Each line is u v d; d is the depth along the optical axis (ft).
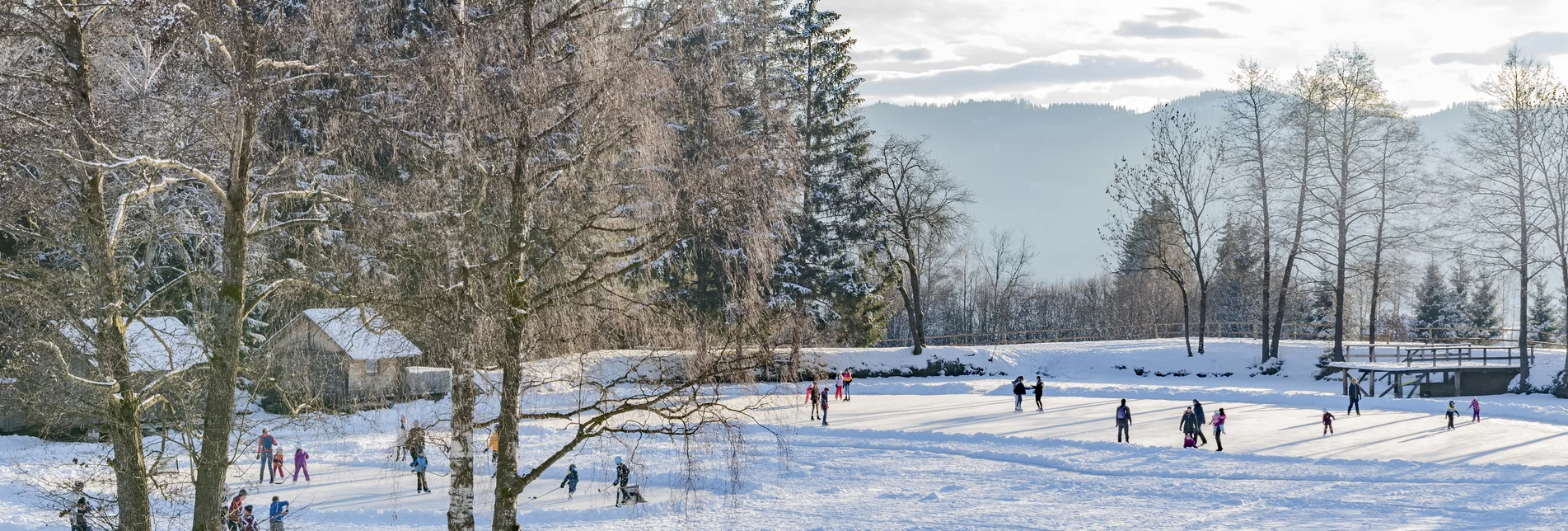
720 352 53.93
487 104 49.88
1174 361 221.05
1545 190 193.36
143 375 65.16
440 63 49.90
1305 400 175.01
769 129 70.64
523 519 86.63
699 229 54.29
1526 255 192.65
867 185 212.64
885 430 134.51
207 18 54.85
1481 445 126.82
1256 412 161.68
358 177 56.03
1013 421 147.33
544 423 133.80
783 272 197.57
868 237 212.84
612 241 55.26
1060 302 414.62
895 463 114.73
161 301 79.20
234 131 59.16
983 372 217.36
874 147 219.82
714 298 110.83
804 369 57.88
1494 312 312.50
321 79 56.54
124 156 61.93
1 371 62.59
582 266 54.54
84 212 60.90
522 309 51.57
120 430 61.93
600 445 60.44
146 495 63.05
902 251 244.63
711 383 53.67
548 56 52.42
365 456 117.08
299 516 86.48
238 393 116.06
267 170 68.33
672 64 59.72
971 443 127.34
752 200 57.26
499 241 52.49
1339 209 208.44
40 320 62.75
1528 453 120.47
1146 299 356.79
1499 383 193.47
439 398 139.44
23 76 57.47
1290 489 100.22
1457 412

###

BRIEF: Beginning with the line that contains "120 430 61.93", return every line through the end of the data above, exactly as written.

THE COMPLETED TASK:
120 430 61.93
600 445 60.44
146 495 63.05
902 251 244.63
711 383 53.67
548 56 52.42
365 456 117.08
299 516 86.48
238 393 116.06
267 170 68.33
672 64 59.72
971 443 127.34
752 200 57.26
499 241 52.49
1339 209 208.44
40 320 62.75
1528 453 120.47
1146 299 356.79
1499 383 193.47
439 398 139.44
23 76 57.47
1290 489 100.22
1457 412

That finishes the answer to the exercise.